> [Activity]: Your response is a verbatim copy of the listing, stripped of its images.

(Input begins)

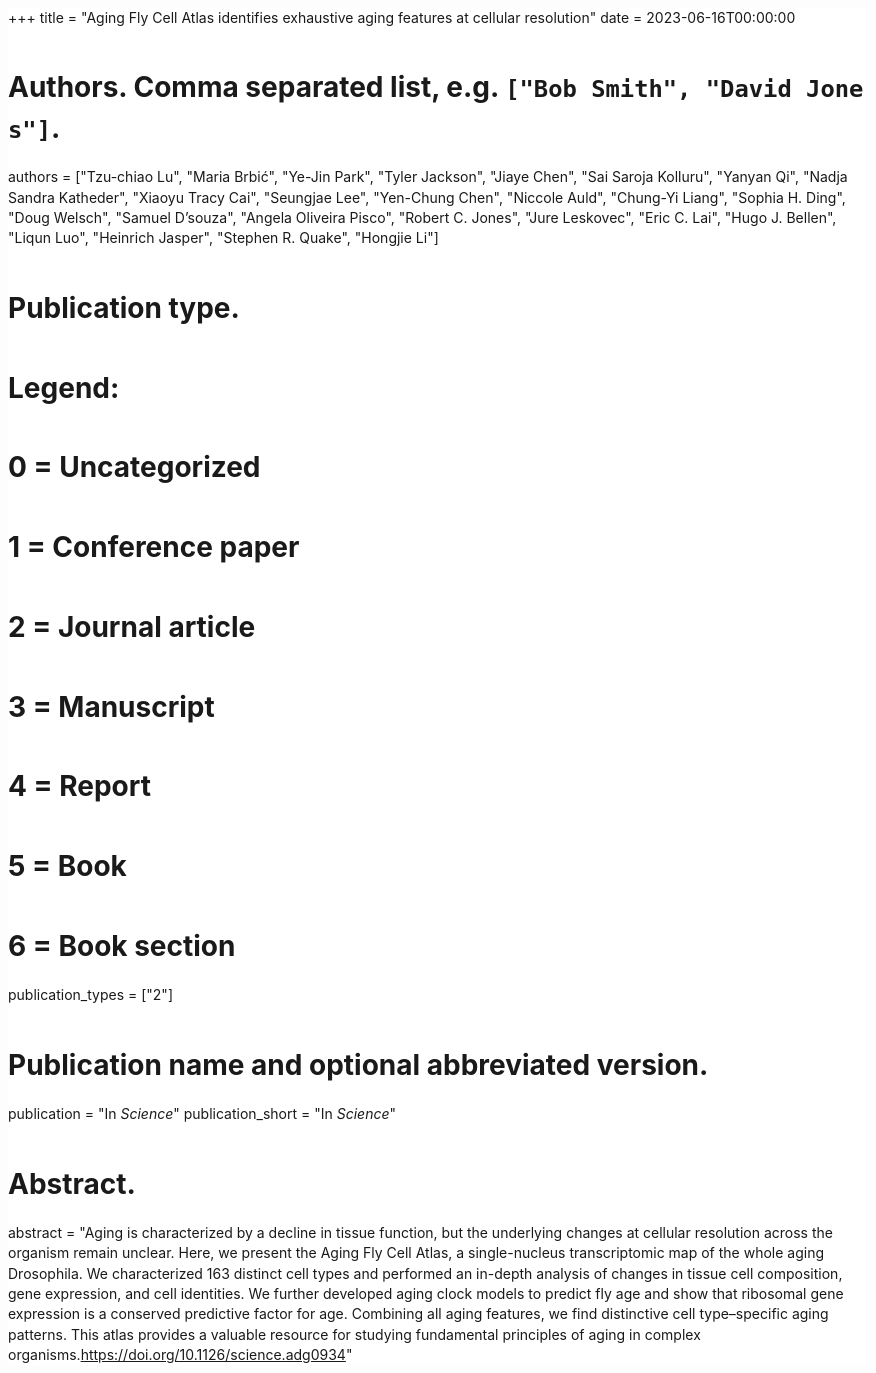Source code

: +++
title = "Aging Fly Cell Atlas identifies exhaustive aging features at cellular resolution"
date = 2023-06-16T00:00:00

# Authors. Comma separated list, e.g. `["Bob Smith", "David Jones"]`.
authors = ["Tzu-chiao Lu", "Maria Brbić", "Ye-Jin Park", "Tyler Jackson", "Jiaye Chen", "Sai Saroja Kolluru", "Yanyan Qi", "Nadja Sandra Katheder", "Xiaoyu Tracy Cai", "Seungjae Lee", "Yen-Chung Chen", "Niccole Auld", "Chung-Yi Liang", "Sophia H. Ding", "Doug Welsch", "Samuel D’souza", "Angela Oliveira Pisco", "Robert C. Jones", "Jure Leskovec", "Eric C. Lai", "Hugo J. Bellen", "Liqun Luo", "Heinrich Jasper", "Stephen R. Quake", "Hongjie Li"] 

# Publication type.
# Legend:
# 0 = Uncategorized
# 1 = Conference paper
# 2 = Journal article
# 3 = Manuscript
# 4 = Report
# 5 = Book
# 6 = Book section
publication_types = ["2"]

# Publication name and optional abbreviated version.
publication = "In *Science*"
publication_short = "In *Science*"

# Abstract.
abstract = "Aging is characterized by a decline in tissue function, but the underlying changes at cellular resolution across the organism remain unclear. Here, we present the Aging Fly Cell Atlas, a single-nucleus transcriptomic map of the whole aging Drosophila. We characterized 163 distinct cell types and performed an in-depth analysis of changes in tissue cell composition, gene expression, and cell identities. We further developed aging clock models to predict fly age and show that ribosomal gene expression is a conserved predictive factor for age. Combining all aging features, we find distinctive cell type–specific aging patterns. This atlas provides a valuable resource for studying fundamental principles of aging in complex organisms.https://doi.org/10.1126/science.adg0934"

(Input ends)

> [Solved exercise]:
Source code

: +++
title = "Aging Fly Cell Atlas identifies exhaustive aging features at cellular resolution"
date = 2023-06-16T00:00:00

# Authors. Comma separated list, e.g. `["Bob Smith", "David Jones"]`.
authors = ["Tzu-chiao Lu", "Maria Brbić", "Ye-Jin Park", "Tyler Jackson", "Jiaye Chen", "Sai Saroja Kolluru", "Yanyan Qi", "Nadja Sandra Katheder", "Xiaoyu Tracy Cai", "Seungjae Lee", "Yen-Chung Chen", "Niccole Auld", "Chung-Yi Liang", "Sophia H. Ding", "Doug Welsch", "Samuel D’souza", "Angela Oliveira Pisco", "Robert C. Jones", "Jure Leskovec", "Eric C. Lai", "Hugo J. Bellen", "Liqun Luo", "Heinrich Jasper", "Stephen R. Quake", "Hongjie Li"] 

# Publication type.
# Legend:
# 0 = Uncategorized
# 1 = Conference paper
# 2 = Journal article
# 3 = Manuscript
# 4 = Report
# 5 = Book
# 6 = Book section
publication_types = ["2"]

# Publication name and optional abbreviated version.
publication = "In *Science*"
publication_short = "In *Science*"

# Abstract.
abstract = "Aging is characterized by a decline in tissue function, but the underlying changes at cellular resolution across the organism remain unclear. Here, we present the Aging Fly Cell Atlas, a single-nucleus transcriptomic map of the whole aging Drosophila. We characterized 163 distinct cell types and performed an in-depth analysis of changes in tissue cell composition, gene expression, and cell identities. We further developed aging clock models to predict fly age and show that ribosomal gene expression is a conserved predictive factor for age. Combining all aging features, we find distinctive cell type–specific aging patterns. This atlas provides a valuable resource for studying fundamental principles of aging in complex organisms.https://doi.org/10.1126/science.adg0934"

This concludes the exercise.